# Collected data
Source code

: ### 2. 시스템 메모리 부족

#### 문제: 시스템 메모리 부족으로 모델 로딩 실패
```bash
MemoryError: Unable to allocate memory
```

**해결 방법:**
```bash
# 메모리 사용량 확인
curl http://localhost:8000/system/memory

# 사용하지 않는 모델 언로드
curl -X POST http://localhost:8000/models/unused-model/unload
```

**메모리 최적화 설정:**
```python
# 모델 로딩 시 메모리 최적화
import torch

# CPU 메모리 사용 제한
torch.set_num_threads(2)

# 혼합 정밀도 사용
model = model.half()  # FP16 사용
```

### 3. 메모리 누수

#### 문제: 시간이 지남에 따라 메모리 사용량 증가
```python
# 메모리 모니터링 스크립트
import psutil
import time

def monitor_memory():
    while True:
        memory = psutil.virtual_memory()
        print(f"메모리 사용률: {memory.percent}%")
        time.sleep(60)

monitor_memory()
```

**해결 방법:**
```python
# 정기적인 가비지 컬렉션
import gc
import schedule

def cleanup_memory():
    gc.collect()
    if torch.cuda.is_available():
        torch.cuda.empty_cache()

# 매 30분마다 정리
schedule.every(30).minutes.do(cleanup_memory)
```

# ABOUT THIS TASK
Your task is to retype all the records above with nothing left out.

# ANSWER SPACE
Source code

: ### 2. 시스템 메모리 부족

#### 문제: 시스템 메모리 부족으로 모델 로딩 실패
```bash
MemoryError: Unable to allocate memory
```

**해결 방법:**
```bash
# 메모리 사용량 확인
curl http://localhost:8000/system/memory

# 사용하지 않는 모델 언로드
curl -X POST http://localhost:8000/models/unused-model/unload
```

**메모리 최적화 설정:**
```python
# 모델 로딩 시 메모리 최적화
import torch

# CPU 메모리 사용 제한
torch.set_num_threads(2)

# 혼합 정밀도 사용
model = model.half()  # FP16 사용
```

### 3. 메모리 누수

#### 문제: 시간이 지남에 따라 메모리 사용량 증가
```python
# 메모리 모니터링 스크립트
import psutil
import time

def monitor_memory():
    while True:
        memory = psutil.virtual_memory()
        print(f"메모리 사용률: {memory.percent}%")
        time.sleep(60)

monitor_memory()
```

**해결 방법:**
```python
# 정기적인 가비지 컬렉션
import gc
import schedule

def cleanup_memory():
    gc.collect()
    if torch.cuda.is_available():
        torch.cuda.empty_cache()

# 매 30분마다 정리
schedule.every(30).minutes.do(cleanup_memory)
```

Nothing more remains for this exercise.